PROBLEM DESCRIPTION
Could you rewrite the ricotta custard recipe from "- 1 tbsp vanilla" down to "sauce (later post).", changing "blueberries" to "raspberries"?

PASSAGE FOR REVIEW

You can throw in some super-sweet corn towards the end of cooking, if you like. When serving, add some shredded Mexican cheese.
This was really good last night. Yum!
I have also developed the following recipe for a ricotta custard in my ongoing quest for really great low carb breakfasts. It’s not bargain basement low, but it’s not bad, when it comes to carbohydrate count. Even better, it’s warm and cozy and fills you up nicely. In other words, it’s great comfort food.
Ricotta Custard
- 15 oz Ricotta cheese (I personally prefer the whole milk version)
- 2 oz cream cheese
- 3 jumbo eggs (or 4 small ones. You can substitute eggbeaters if you absolutely must)
- ½ cup Splenda (here again, sugar will do if you must)
- 1 tbsp vanilla (the more the merrier)
Preheat oven to 350 F, or convection oven to 325 F (I usually use the convection setting on my toaster oven, so you may need to add more time if you are using a regular oven). Put all ingredients into a glass mixing bowl. Using electric beater, beat until smooth. (You can probably use a blender for this). You can cook this in 2 cup pyrex containers, splitting the batter into thirds, or you can divide in half or just cook in one large pyrex bowl, about a quart size. Spray your cooking container with PAM and add batter. Bake for 22 minutes for the smallest size, 25 minutes if divided in 2, and 30 minutes if it’s all on big happy custard.
I like to eat this with a little sugar-free jam on top, or with some fresh blueberries. Lots of fresh blueberries. I suspect any fresh berry will do, as would a nice fruit sauce (later post).
Here’s another
Puffy Omelet (also known as Omelet Souffle)

RECORDS
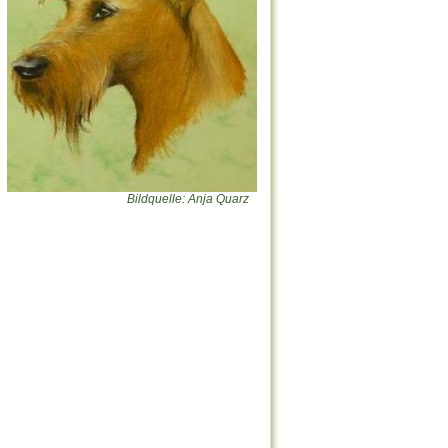
Bildquelle: Anja Quarz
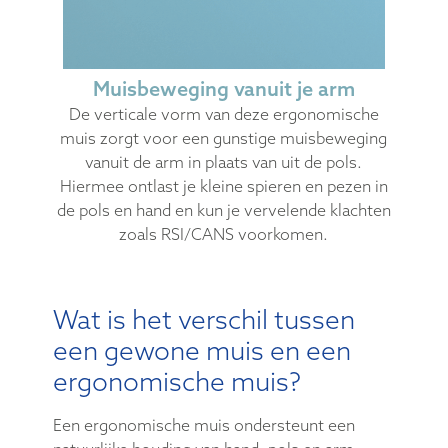
Muisbeweging vanuit je arm
De verticale vorm van deze ergonomische
muis zorgt voor een gunstige muisbeweging
vanuit de arm in plaats van uit de pols.
Hiermee ontlast je kleine spieren en pezen in
de pols en hand en kun je vervelende klachten
zoals RSI/CANS voorkomen.
Wat is het verschil tussen
een gewone muis en een
ergonomische muis?
Een ergonomische muis ondersteunt een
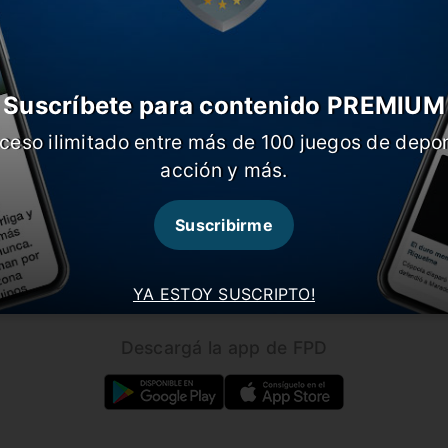
Suscríbete para contenido PREMIUM
ceso ilimitado entre más de 100 juegos de depor
CARGAR MÁS NOTICIAS
acción y más.
Suscribirme
Seguínos en nuestras redes!
YA ESTOY SUSCRIPTO!
Descargá la app de FPD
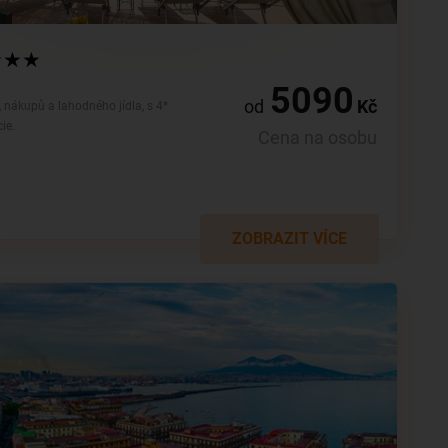
★★★★
5090
od
Kč
 nákupů a lahodného jídla, s 4*
ie.
Cena na osobu
ZOBRAZIT VÍCE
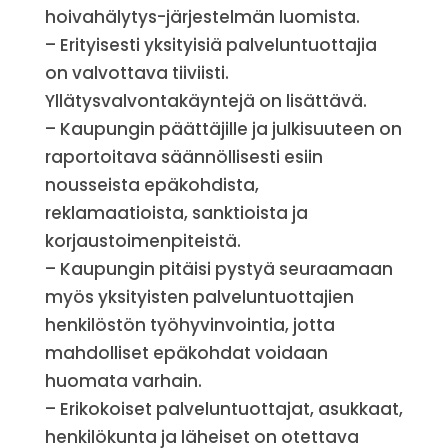
hoivahälytys-järjestelmän luomista.
– Erityisesti yksityisiä palveluntuottajia
on valvottava tiiviisti.
Yllätysvalvontakäyntejä on lisättävä.
– Kaupungin päättäjille ja julkisuuteen on
raportoitava säännöllisesti esiin
nousseista epäkohdista,
reklamaatioista, sanktioista ja
korjaustoimenpiteistä.
– Kaupungin pitäisi pystyä seuraamaan
myös yksityisten palveluntuottajien
henkilöstön työhyvinvointia, jotta
mahdolliset epäkohdat voidaan
huomata varhain.
– Erikokoiset palveluntuottajat, asukkaat,
henkilökunta ja läheiset on otettava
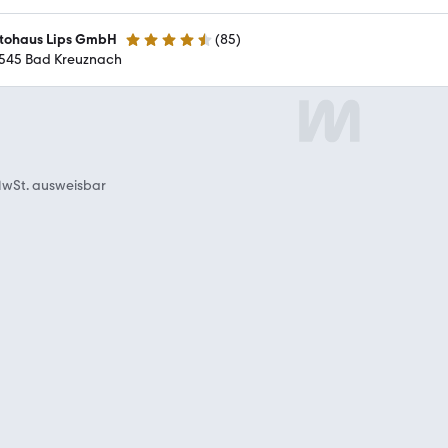
tohaus Lips GmbH
(
85
)
4.5 Sterne
545 Bad Kreuznach
wSt. ausweisbar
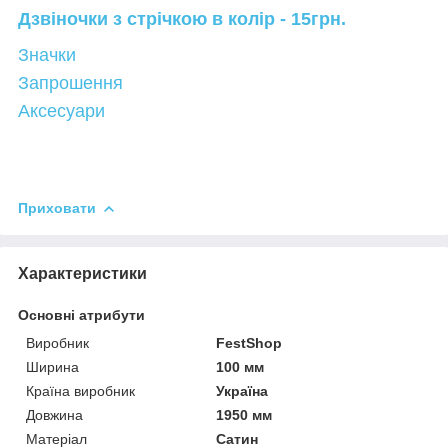
Дзвіночки з стрічкою в колір - 15грн.
Значки
Запрошення
Аксесуари
Приховати
Характеристики
Основні атрибути
Виробник
FestShop
Ширина
100 мм
Країна виробник
Україна
Довжина
1950 мм
Матеріал
Сатин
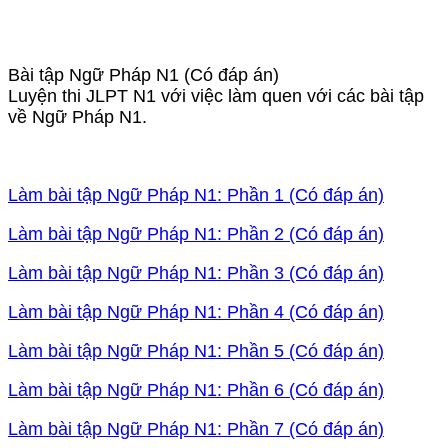
Bài tập Ngữ Pháp N1 (Có đáp án)
Luyện thi JLPT N1 với việc làm quen với các bài tập
về Ngữ Pháp N1.
Làm bài tập Ngữ Pháp N1: Phần 1 (Có đáp án)
Làm bài tập Ngữ Pháp N1: Phần 2 (Có đáp án)
Làm bài tập Ngữ Pháp N1: Phần 3 (Có đáp án)
Làm bài tập Ngữ Pháp N1: Phần 4 (Có đáp án)
Làm bài tập Ngữ Pháp N1: Phần 5 (Có đáp án)
Làm bài tập Ngữ Pháp N1: Phần 6 (Có đáp án)
Làm bài tập Ngữ Pháp N1: Phần 7 (Có đáp án)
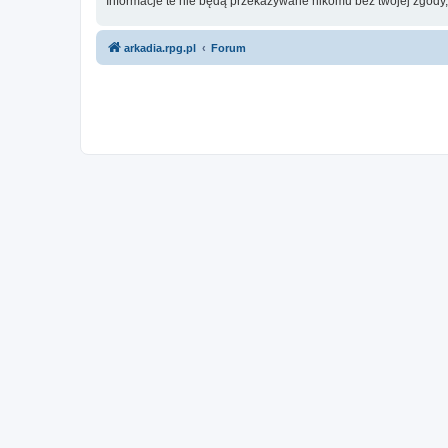
Informacje te nie będą przekazywane nikomu bez twojej zgody
arkadia.rpg.pl
Forum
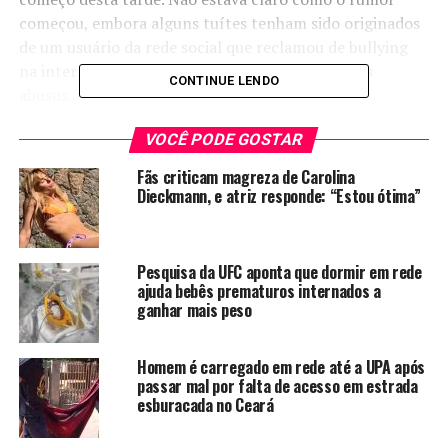
começou, embora alguns tuítes tenham sido originados
de um usuário da rede social que reclamou de bullying
na internet e como o Twitter lidava mal com tais
CONTINUE LENDO
abusos.
O Twitter tem sido criticado por não fazer o suficiente
VOCÊ PODE GOSTAR
para vigiar comportamentos abusivos no serviço de
Fãs criticam magreza de Carolina
mensagens e tem enfrentado dificuldades para
Dieckmann, e atriz responde: “Estou ótima”
encontrar o equilíbrio entre a liberdade de expressão e o
bloqueio de discurso de ódio.
Pesquisa da UFC aponta que dormir em rede
Fonte: Uol Tecnologia
ajuda bebês prematuros internados a
ganhar mais peso
TÓPICOS RELACIONADOS:
2017
ALEGAÇÃO
COMENTÁRIOS
CONSIDERANDO
ENVIADA
FECHADA
Homem é carregado em rede até a UPA após
FECHADO
FUNDAMENTO
HASHTAG
MOVIMENTAR
passar mal por falta de acesso em estrada
NEGA
PEDIDO
PORTA-VOZ
REDE
RESPOSTA
REUTERS
RUMORES
SÉRIA
SAVETWITTER
SOCIAL
TWITTER
esburacada no Ceará
A SEGUIR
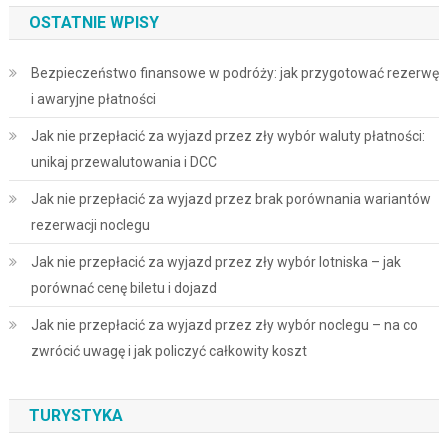
OSTATNIE WPISY
Bezpieczeństwo finansowe w podróży: jak przygotować rezerwę
i awaryjne płatności
Jak nie przepłacić za wyjazd przez zły wybór waluty płatności:
unikaj przewalutowania i DCC
Jak nie przepłacić za wyjazd przez brak porównania wariantów
rezerwacji noclegu
Jak nie przepłacić za wyjazd przez zły wybór lotniska – jak
porównać cenę biletu i dojazd
Jak nie przepłacić za wyjazd przez zły wybór noclegu – na co
zwrócić uwagę i jak policzyć całkowity koszt
TURYSTYKA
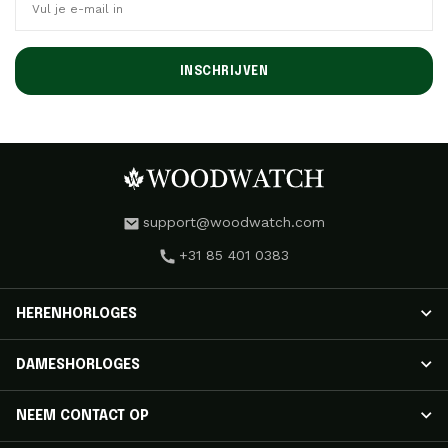
INSCHRIJVEN
support@woodwatch.com
+31 85 401 0383
HERENHORLOGES
HEREN HORLOGES
DAMESHORLOGES
NOSTALGIA Horloges
CLASSIC Horloges
DAMES HORLOGES
NEEM CONTACT OP
APEX ELITE Horloges
RADIANCE Horloges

OUTPUT
- 1 tbsp vanilla (the more the merrier)
Preheat oven to 350 F, or convection oven to 325 F (I usually use the convection setting on my toaster oven, so you may need to add more time if you are using a regular oven). Put all ingredients into a glass mixing bowl. Using electric beater, beat until smooth. (You can probably use a blender for this). You can cook this in 2 cup pyrex containers, splitting the batter into thirds, or you can divide in half or just cook in one large pyrex bowl, about a quart size. Spray your cooking container with PAM and add batter. Bake for 22 minutes for the smallest size, 25 minutes if divided in 2, and 30 minutes if it’s all on big happy custard.
I like to eat this with a little sugar-free jam on top, or with some fresh raspberries. Lots of fresh raspberries. I suspect any fresh berry will do, as would a nice fruit sauce (later post).